Rewrite all of the material below, replacing "top-left" with "upper-left corner" and leaving everything else unchanged. Leave the pictures out of your answer.

Dataset content:
++++++++++

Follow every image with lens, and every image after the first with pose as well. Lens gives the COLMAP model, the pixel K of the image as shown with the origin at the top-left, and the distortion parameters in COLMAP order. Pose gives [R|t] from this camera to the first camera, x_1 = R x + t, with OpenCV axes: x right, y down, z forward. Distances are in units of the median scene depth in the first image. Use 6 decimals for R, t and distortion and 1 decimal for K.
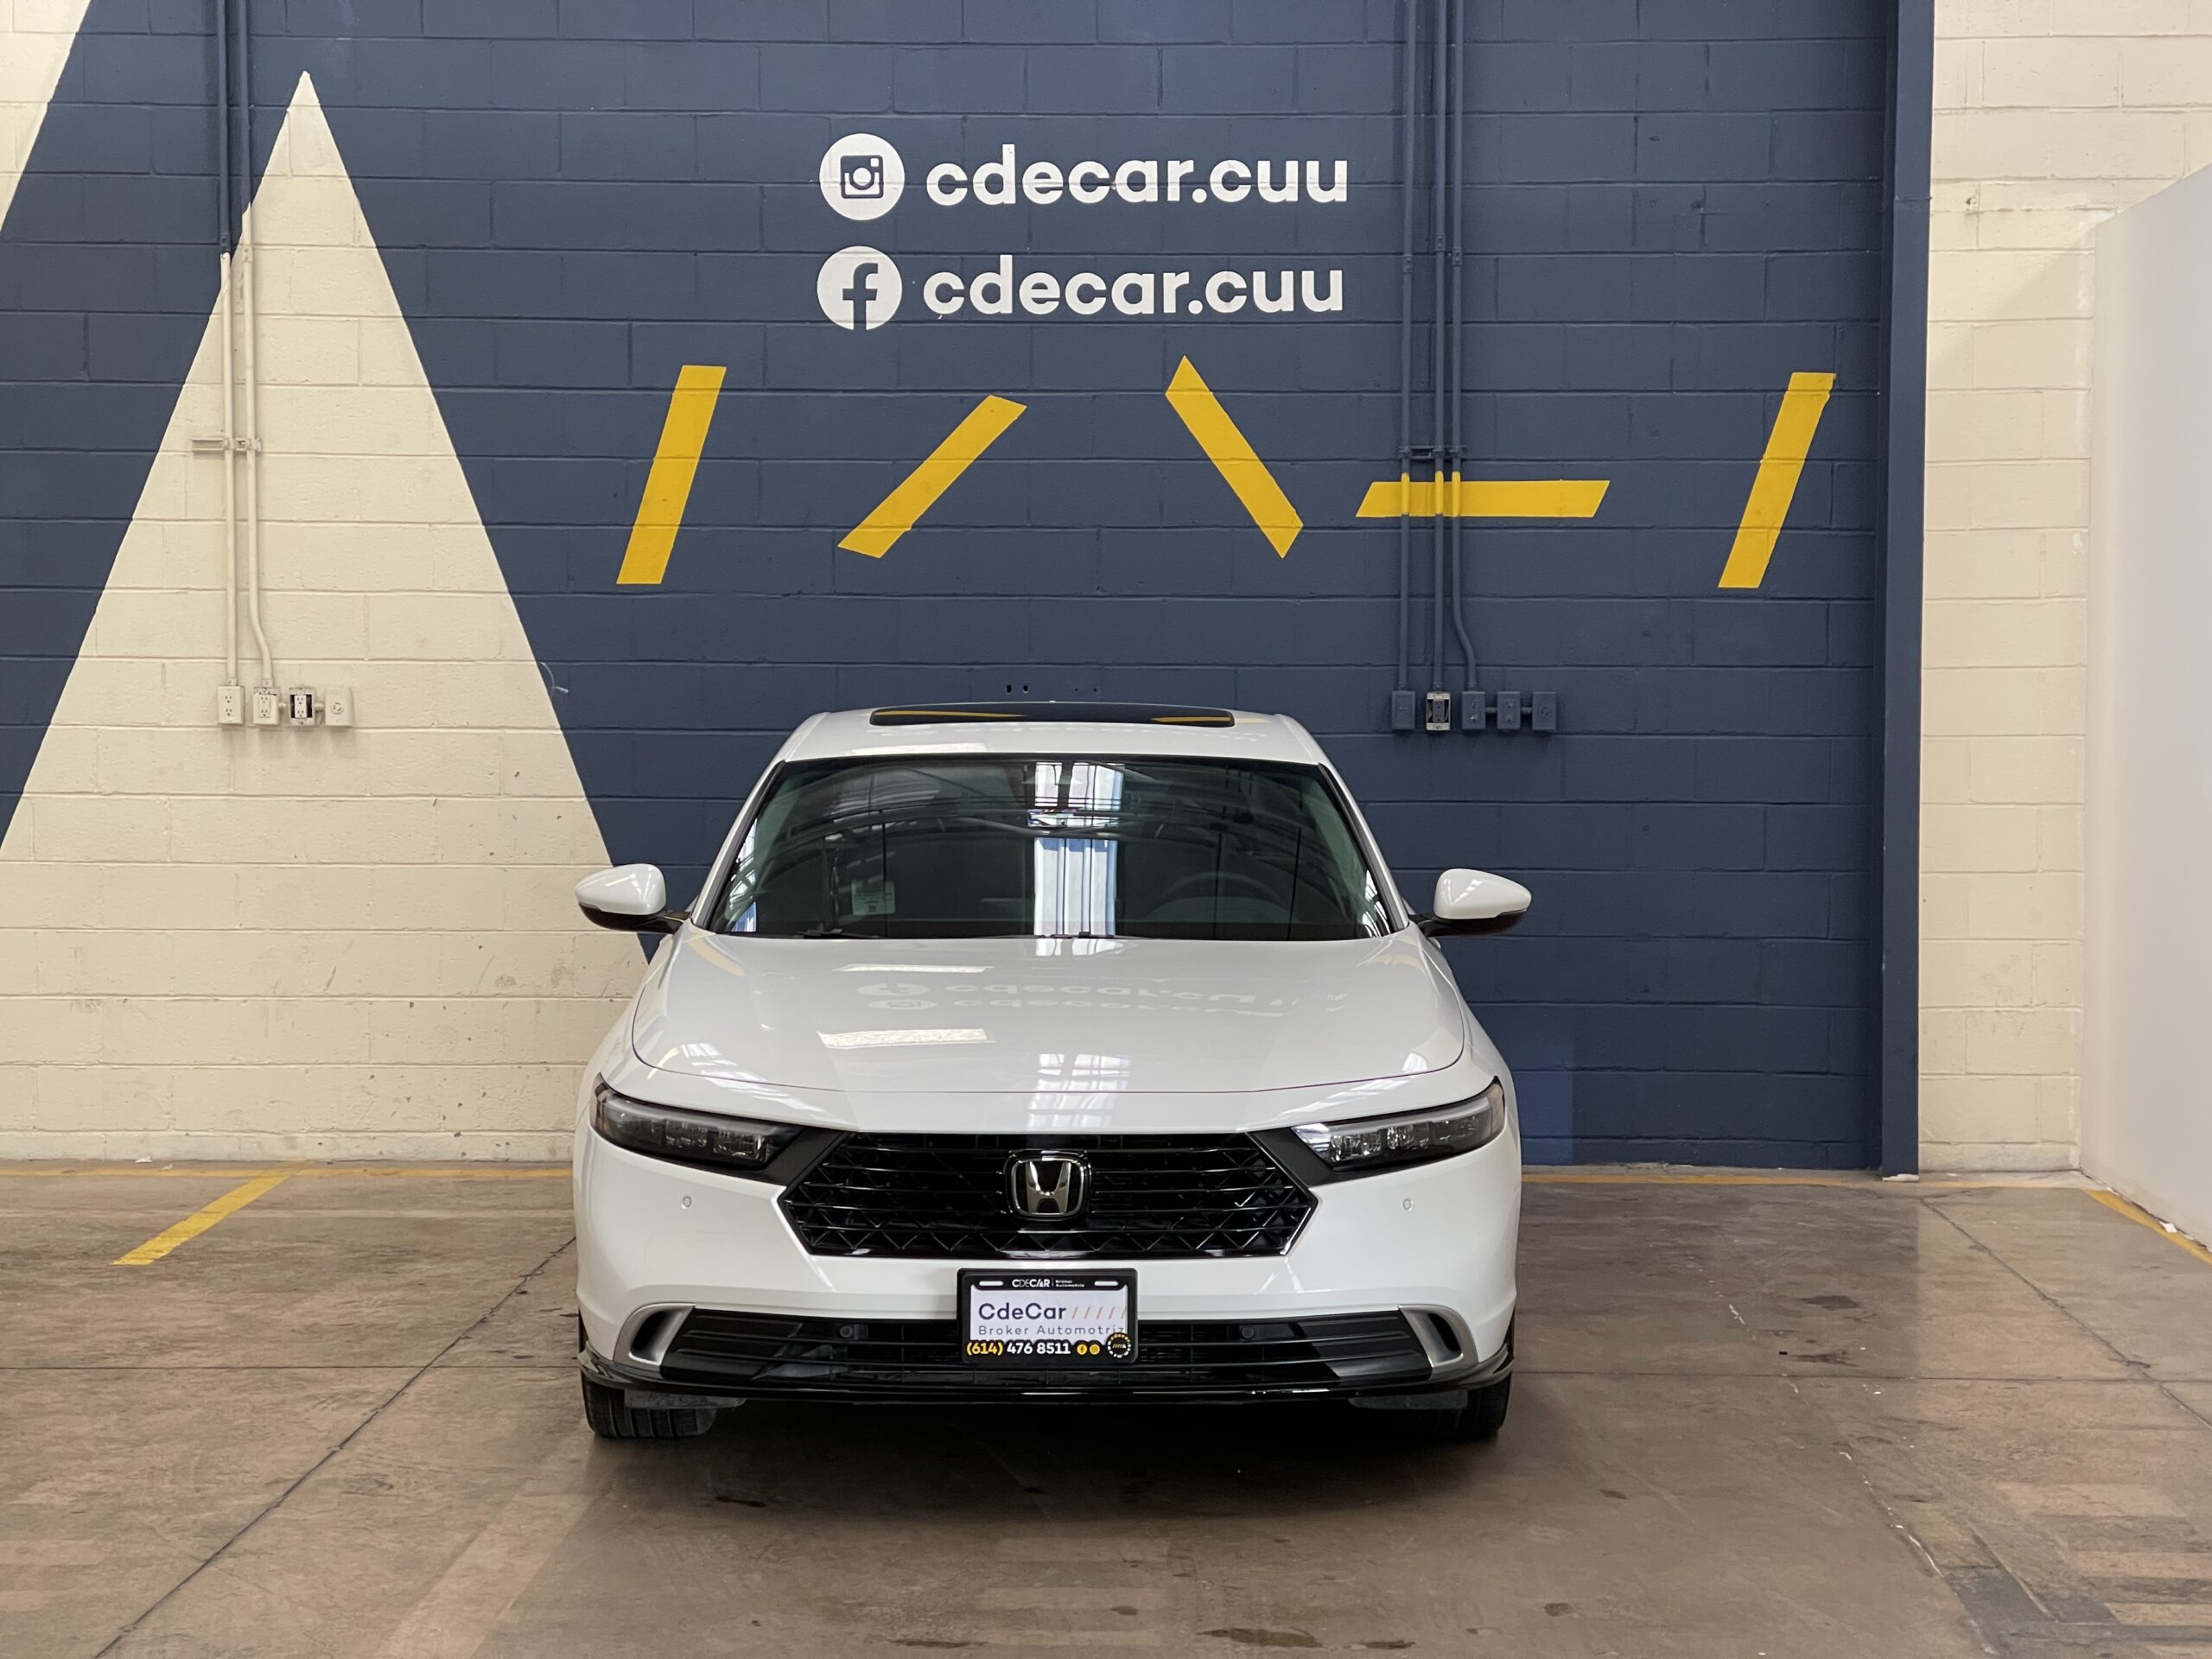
lens RADIAL K [[4108.0, 0, 1116.9], [0, 4108.0, 822.5], [0, 0, 1]] dist [0.263416, 0.000000]
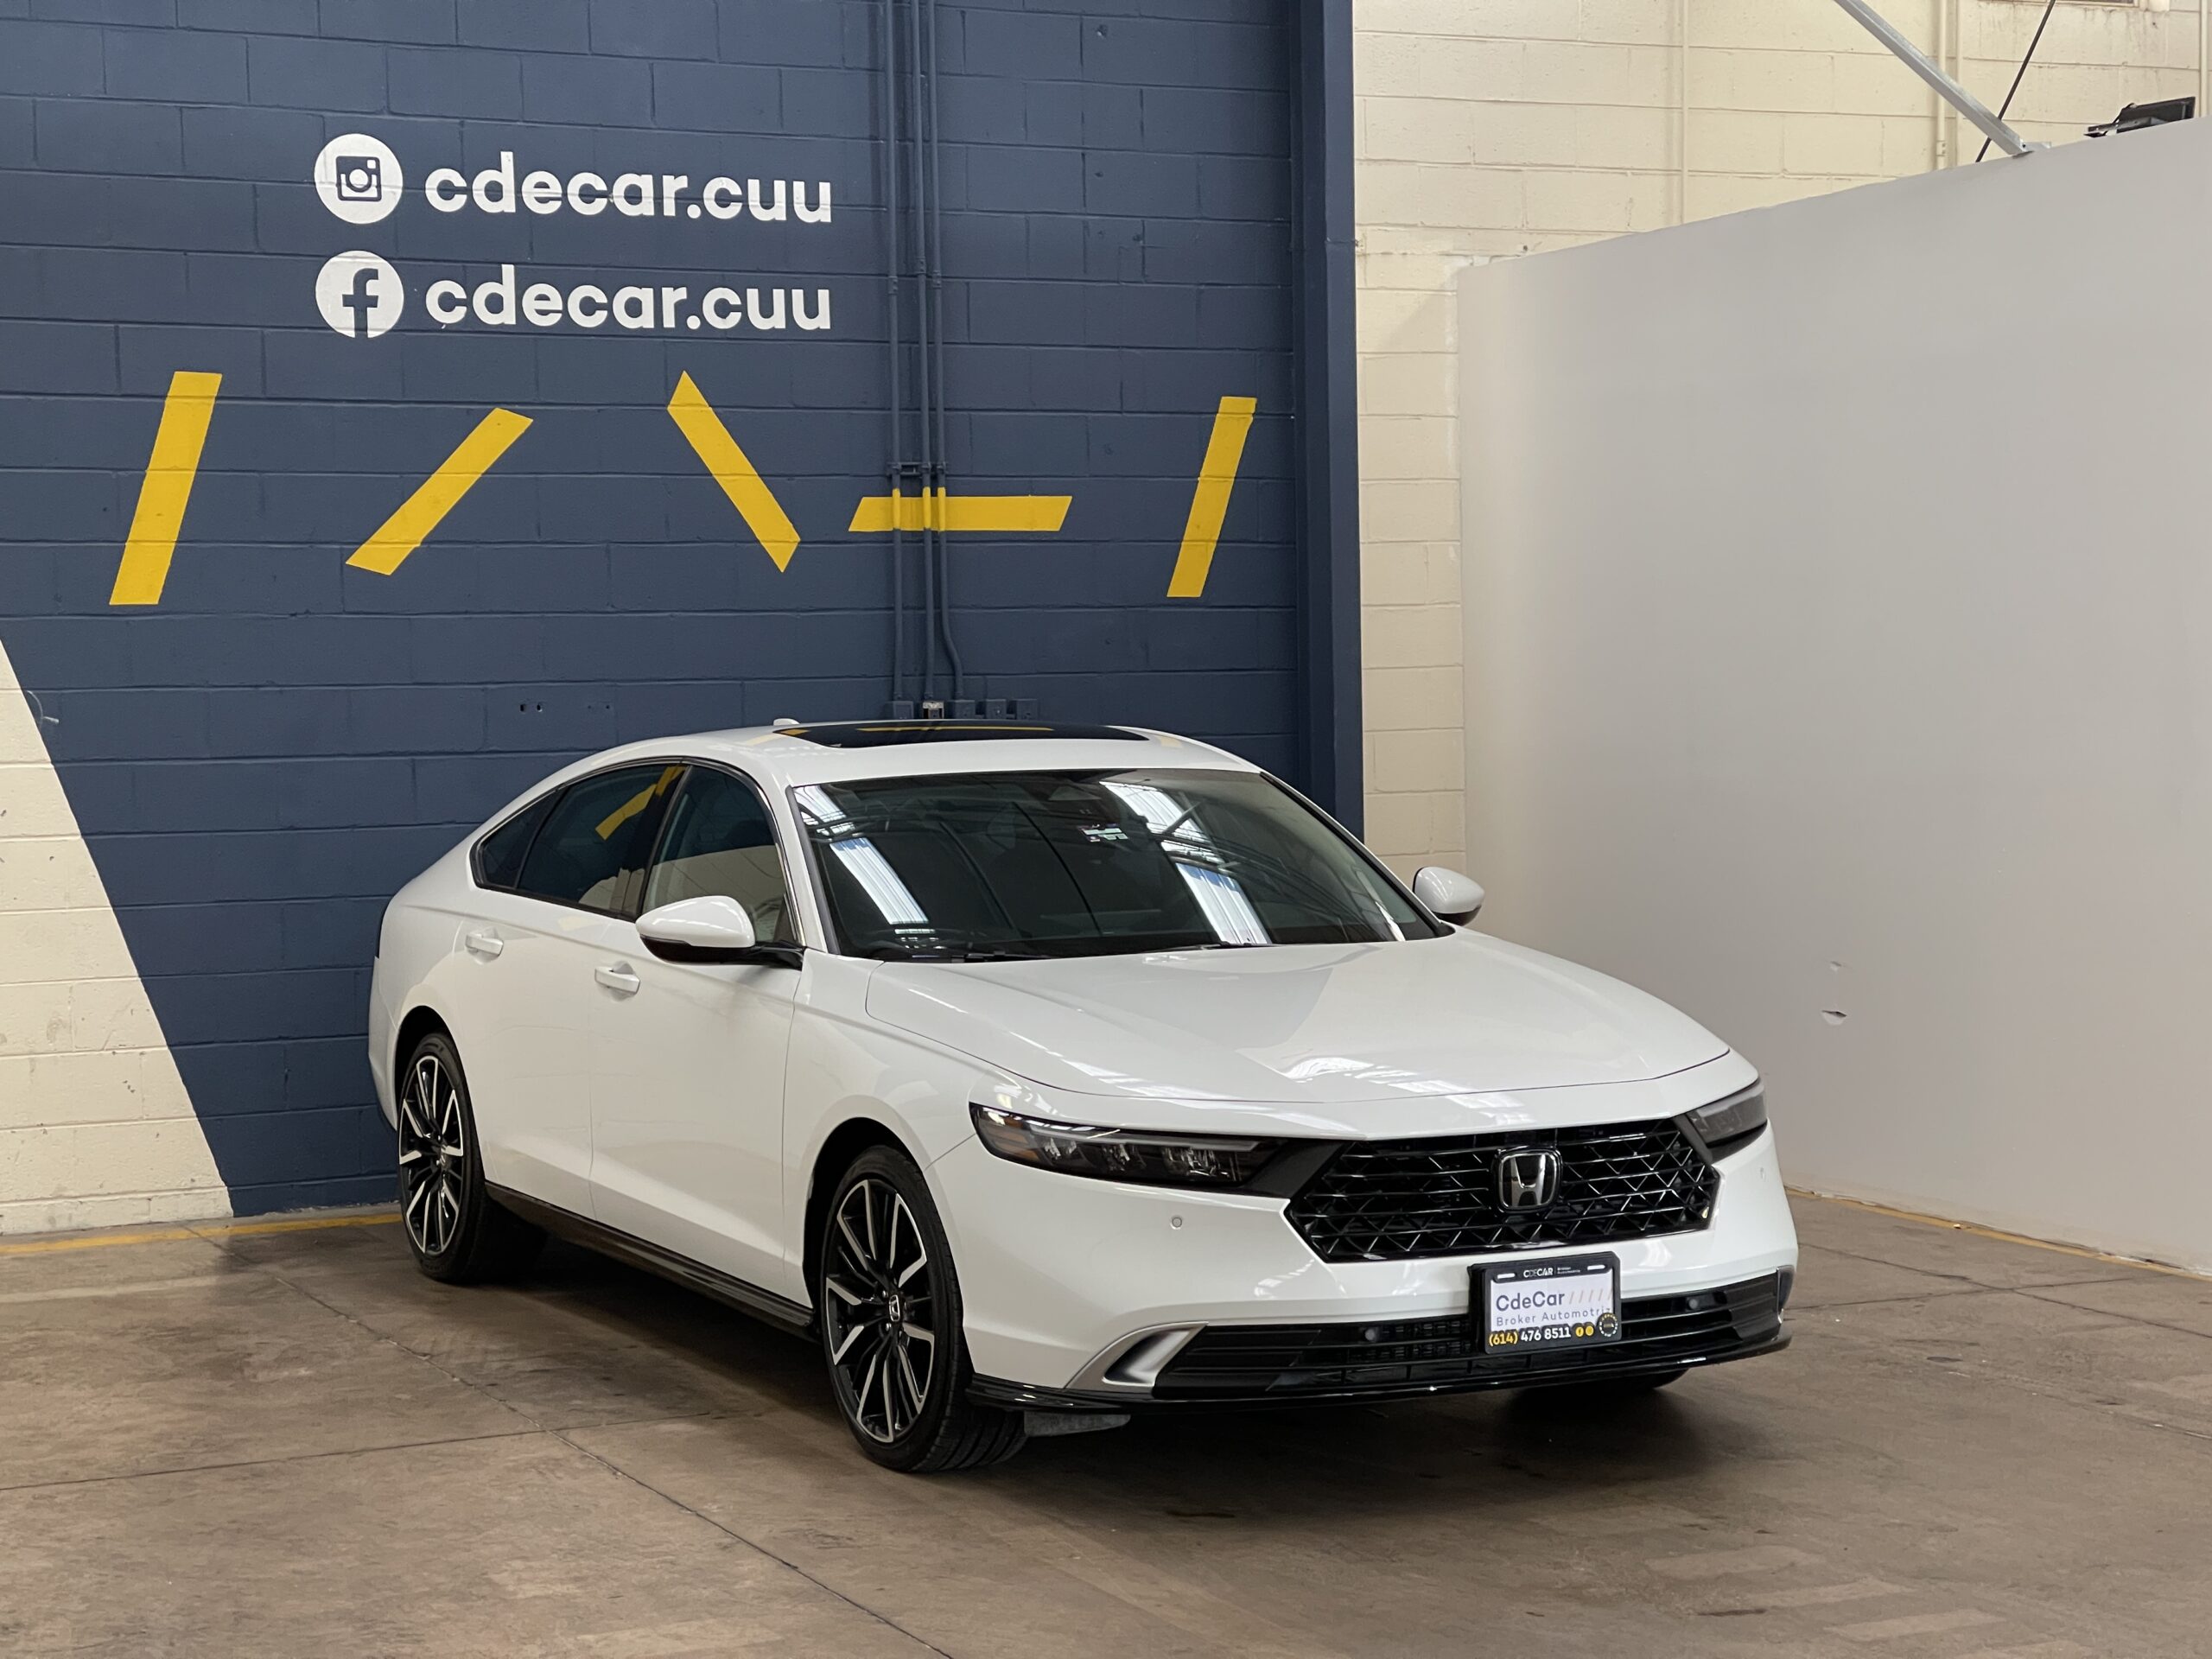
lens RADIAL K [[4108.0, 0, 1089.7], [0, 4108.0, 791.8], [0, 0, 1]] dist [0.263416, 0.000000]
pose [[0.895800, -0.033654, 0.443182, -0.343268], [0.035957, 0.999348, 0.003207, -0.010837], [-0.443001, 0.013062, 0.896426, 0.060047]]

++++++++++

The answer:
Follow every image with lens, and every image after the first with pose as well. Lens gives the COLMAP model, the pixel K of the image as shown with the origin at the upper-left corner, and the distortion parameters in COLMAP order. Pose gives [R|t] from this camera to the first camera, x_1 = R x + t, with OpenCV axes: x right, y down, z forward. Distances are in units of the median scene depth in the first image. Use 6 decimals for R, t and distortion and 1 decimal for K.
lens RADIAL K [[4108.0, 0, 1116.9], [0, 4108.0, 822.5], [0, 0, 1]] dist [0.263416, 0.000000]
lens RADIAL K [[4108.0, 0, 1089.7], [0, 4108.0, 791.8], [0, 0, 1]] dist [0.263416, 0.000000]
pose [[0.895800, -0.033654, 0.443182, -0.343268], [0.035957, 0.999348, 0.003207, -0.010837], [-0.443001, 0.013062, 0.896426, 0.060047]]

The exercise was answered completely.